Take cooking. Is a qualified master chef someone who only excels at cooking techniques? I believe mastering technique can make you a head chef, but going from head chef to master requires knowledge far beyond cooking itself – nutrition, botany, zoology, microbiology, and more. Only by understanding the structure, texture, and processing of ingredients can you create new culinary techniques, rather than just following recipes by rote.
The answers to the two biochemistry questions that haunted me turned out to be surprisingly simple – energy cost.
The raw material for DNA synthesis is dNTP (deoxynucleoside triphosphate – the collective name for dATP, dTTP, dGTP, dCTP). The 5’ end carries a phosphate group. By releasing the beta and gamma phosphate groups, it provides the energy for DNA replication, and the remaining phosphate ester can bond with the 3’ hydroxyl group. Going in the reverse direction would require first breaking the 5’ phosphate group to bond with the 3’ hydroxyl – breaking the phosphate group consumes more energy, and afterward the intact beta and gamma phosphate groups may not be preserved to release energy. So the reverse direction costs more energy. In economics terms, the production cost is higher.
And dNTP itself is synthesized from glucose and fatty acids, which connects sugar metabolism to fat metabolism. In fact, the entire pathway serves DNA/RNA replication (metabolism) – that is the true knowledge framework of biochemistry.

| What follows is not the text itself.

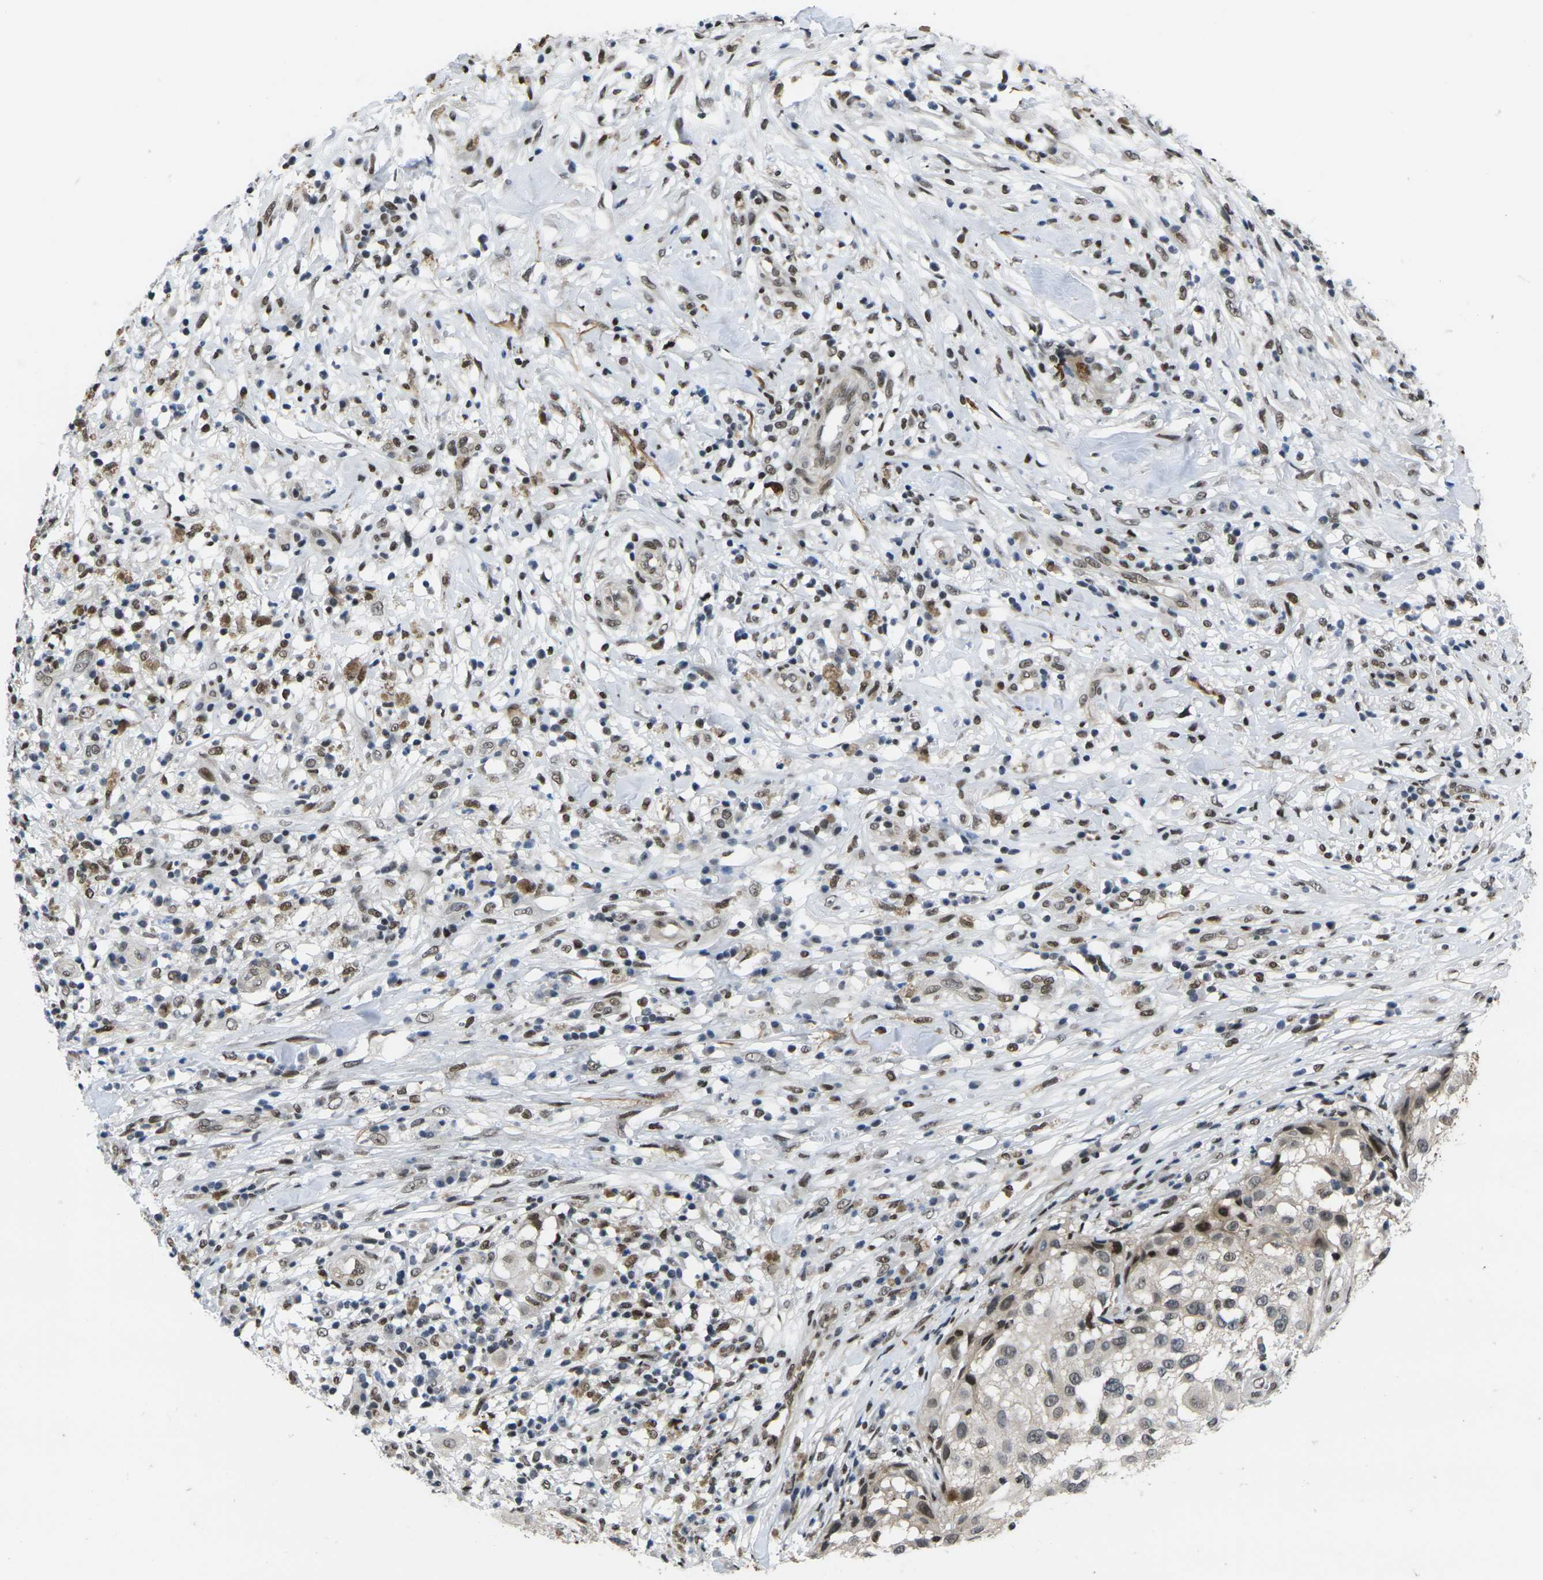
{"staining": {"intensity": "moderate", "quantity": "25%-75%", "location": "nuclear"}, "tissue": "melanoma", "cell_type": "Tumor cells", "image_type": "cancer", "snomed": [{"axis": "morphology", "description": "Necrosis, NOS"}, {"axis": "morphology", "description": "Malignant melanoma, NOS"}, {"axis": "topography", "description": "Skin"}], "caption": "Melanoma was stained to show a protein in brown. There is medium levels of moderate nuclear expression in about 25%-75% of tumor cells.", "gene": "RBM7", "patient": {"sex": "female", "age": 87}}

Back in school, the professor just went through each knowledge point by the book without connecting them into a coherent system. The mysteries of life were reduced to introductory facts from a biology survey course. The real essence lies in integrating the entire system. Like Po in Kung Fu Panda – before learning chi, he was just a formidable fighter. Once he truly mastered chi (the knowledge framework), he became a grandmaster.